Page extract
⟨

I understand the back propagation. But I am just confused about the case where batch size is greater than 1. let’s say I have broken down the dataset as batch_size = 32. So my outputs will be in length of 32 (outputs = model(sequence)). However, when I apply loss = criterion(outputs, labels), this loss is a float number instead of 32 losses and then I apply loss.backward(). So I am treating the whole batch as a whole, where this affect my model’s generalization. Like I do not want to related the data file in one batch.
Hi @L_Z,
When you call loss = criterion(outputs, labels)
you’re implicitly summing over all your data. If you want all 32 losses, you can change the reduction method on the loss to None
. In the case of the cross-entropy loss function (docs below), you can see the reduction
kwarg, which specifies how to reduce your data to an individual loss value. If you want all individual loss values (across the entire batch), then pass reduction = 'None'
, when you instantiate the loss function object.
https://pytorch.org/docs/stable/generated/torch.nn.CrossEntropyLoss.html
Thank you for getting back to my questions. I am not sure what you mean by saying summing over all my data. I am just wondering, in general case, where we want to treat the training data separately, it is fine for as to summing over all data? Or another way to solve this is to let batch_size = 1? Will that also work?

⟩

[Saved entries]
⟨

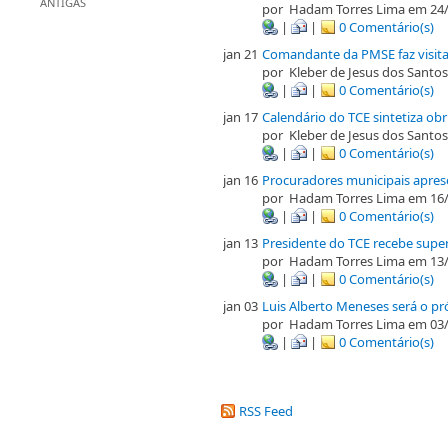
ANTIGAS
por
Hadam Torres Lima
em 24/
|
|
0 Comentário(s)
jan 21
Comandante da PMSE faz visita 
por
Kleber de Jesus dos Santos
|
|
0 Comentário(s)
jan 17
Calendário do TCE sintetiza ob
por
Kleber de Jesus dos Santos
|
|
0 Comentário(s)
jan 16
Procuradores municipais apres
por
Hadam Torres Lima
em 16/
|
|
0 Comentário(s)
jan 13
Presidente do TCE recebe supe
por
Hadam Torres Lima
em 13/
|
|
0 Comentário(s)
jan 03
Luis Alberto Meneses será o p
por
Hadam Torres Lima
em 03/
|
|
0 Comentário(s)
RSS Feed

⟩

Tasks to carry out
1. Please duplicate the part of the PyTorch forum thread above that opens with the words containing "you’re implicitly summing" and closes with "that also work?".
2. In the PyTorch forum thread, which loss function's documentation does the reply cite as its example?
3. Resume the PyTorch forum thread on batch losses from the point where it stops.

Responses per task
1.
you’re implicitly summing over all your data. If you want all 32 losses, you can change the reduction method on the loss to None
. In the case of the cross-entropy loss function (docs below), you can see the reduction
kwarg, which specifies how to reduce your data to an individual loss value. If you want all individual loss values (across the entire batch), then pass reduction = 'None'
, when you instantiate the loss function object.
https://pytorch.org/docs/stable/generated/torch.nn.CrossEntropyLoss.html
Thank you for getting back to my questions. I am not sure what you mean by saying summing over all my data. I am just wondering, in general case, where we want to treat the training data separately, it is fine for as to summing over all data? Or another way to solve this is to let batch_size = 1? Will that also work?

2. The cross-entropy loss function.

3.
Let’s take the MSELoss (docs below) function as the example (as you can’t have reduction='none'
for the cross-entropy function,
criterion = torch.nn.MSELoss(size_average=None,
reduce=None,
reduction='mean')
As can be seen, the default option for reduction
is mean
, so it will return the loss
as the average over all individual loss values. If you set this to 'none'
, it’ll return all individual loss values.
https://pytorch.org/docs/stable/generated/torch.nn.MSELoss.html#mseloss
For example,
import torch
criterion = torch.nn.MSELoss() #defaults to reduction='mean'
criterion_ps = torch.nn.MSELoss(reduction='none')
x=torch.randn(4,)
y=torch.randn(4,)
criterion(x,y) #returns tensor(0.6103)
criterion_ps(x,y) #returns tensor([0.3331, 1.2524, 0.0025, 0.8534])
If we take the mean of the criterion_ps
function, we get the same results as criterion
, i.e. criterion_ps(x,y).mean()
returns tensor(0.6103)